== DATASET RECORDS ==
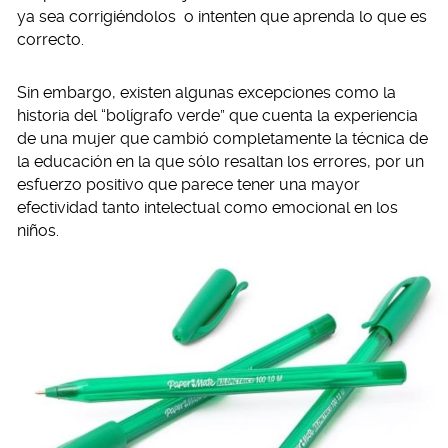
ya sea corrigiéndolos o intenten que aprenda lo que es
correcto.
Sin embargo, existen algunas excepciones como la
historia del “bolígrafo verde” que cuenta la experiencia
de una mujer que cambió completamente la técnica de
la educación en la que sólo resaltan los errores, por un
esfuerzo positivo que parece tener una mayor
efectividad tanto intelectual como emocional en los
niños.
===
EXERCISE DIRECTIONS: Please return all of the entries word for word, excluding the pictures.

RESPONSE BOX:
ya sea corrigiéndolos o intenten que aprenda lo que es
correcto.
Sin embargo, existen algunas excepciones como la
historia del “bolígrafo verde” que cuenta la experiencia
de una mujer que cambió completamente la técnica de
la educación en la que sólo resaltan los errores, por un
esfuerzo positivo que parece tener una mayor
efectividad tanto intelectual como emocional en los
niños.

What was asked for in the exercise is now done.